Já no governo de Cláudio Castro, a PF cita duas nomeações e o interesse em uma fundação para apontar a influência de Domingos Brazão.

A primeira delas foi a nomeação de William Pena --apontado como ex-segurança de Domingos-- para presidente do Departamento de Transportes Rodoviário do Estado do Rio de Janeiro e depois, mesmo após a operação da PF com base na delação de Élcio Queiroz apontar a influência de Brazão, para o cargo de Subsecretário de Planejamento e Integração Operacional na Polícia Civil.

A PF também utiliza uma foto de Domingos com o secretário de Governo, Bernardo Rossi, para reforçar a influência de Brazão no governo de Cláudio Castro.

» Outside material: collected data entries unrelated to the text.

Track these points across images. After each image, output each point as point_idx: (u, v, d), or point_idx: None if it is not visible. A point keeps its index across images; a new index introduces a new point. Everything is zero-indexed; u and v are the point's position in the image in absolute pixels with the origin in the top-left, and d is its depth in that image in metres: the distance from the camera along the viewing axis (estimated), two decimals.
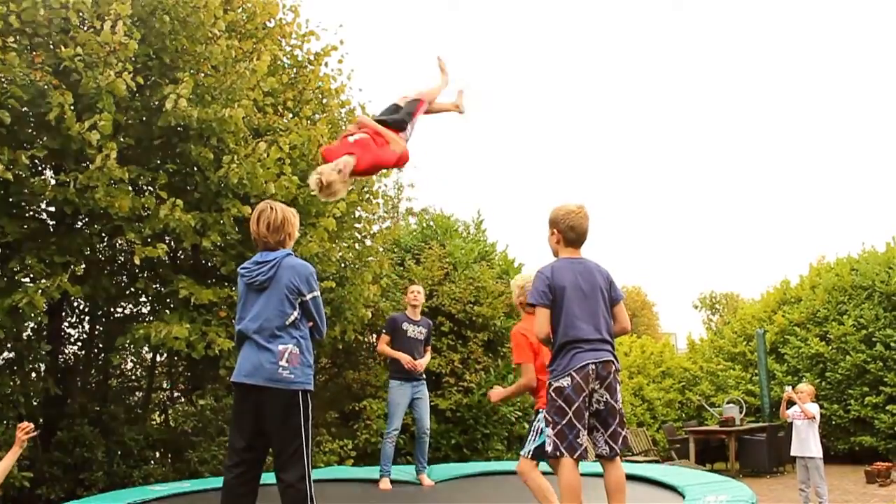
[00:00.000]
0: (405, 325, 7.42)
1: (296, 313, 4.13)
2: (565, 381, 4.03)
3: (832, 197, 59.26)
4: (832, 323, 14.71)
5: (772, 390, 14.84)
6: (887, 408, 13.65)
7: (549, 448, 4.10)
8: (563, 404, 4.01)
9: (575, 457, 4.00)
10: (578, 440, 4.01)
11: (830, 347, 14.59)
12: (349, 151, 4.90)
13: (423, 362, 7.41)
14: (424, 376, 7.53)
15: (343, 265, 9.02)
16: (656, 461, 11.52)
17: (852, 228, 49.93)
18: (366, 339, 11.31)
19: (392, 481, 7.18)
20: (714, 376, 16.88)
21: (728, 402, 14.77)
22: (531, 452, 4.91)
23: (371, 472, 7.66)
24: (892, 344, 13.77)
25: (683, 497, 5.44)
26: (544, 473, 4.83)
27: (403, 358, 7.25)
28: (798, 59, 55.21)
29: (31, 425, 5.23)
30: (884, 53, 53.25)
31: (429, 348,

"O Secretário de Governo é uma espécie de braço-direito do Governador. Nesse cenário, é latente que a ingerência da Família Brazão se manifesta até os dias atuais junto ao enredo político fluminense, o que se potencializa pelo exercício do cargo de Conselheiro do Tribunal de Contas do Estado por Domingos", diz a PF.

Por fim, o relatório cita a Fundação Leão XVIII, órgão ligado ao governo do Rio, alvo de apuração da PF em um inquérito que tem Cláudio Castro como investigado.

Segundo a PF, Brazão também atuaria no órgão e teria influência na estrutura.

"Outro fato que aproxima Brazão do governador Cláudio é o aparelhamento da Fundação Leão XIII, vista em tópico específico, cuja suspeita de desvio de recursos de seus contratos é objeto de Inquérito Policial de Relatoria do e. Ministro Raul Araújo, perante o c. Superior Tribunal de Justiça".

O secretário Bernardo Rossi diz ser "mentirosa qualquer ilação que o associe à família Brazão."

Por meio de nota, Rossi afirmou que a foto citada pela PF é de 2015 durante fiscalização de uma obra realizada pela Secretaria de Habitação, chefiada por ele à época.

"O então deputado Domingos Brazão era apenas um entre os vários convidados da agenda política", diz o texto.

O ex-governador Sérgio Cabral foi procurado nesta segunda (25) e não se manifestou até a publicação deste texto. A reportagem não localizou representantes da gestão Luiz Fernando Pezão.

Já a assessoria do governo Claudio Castro foi procurada nesta segunda (25) e terça (26), mas também não se manifestou.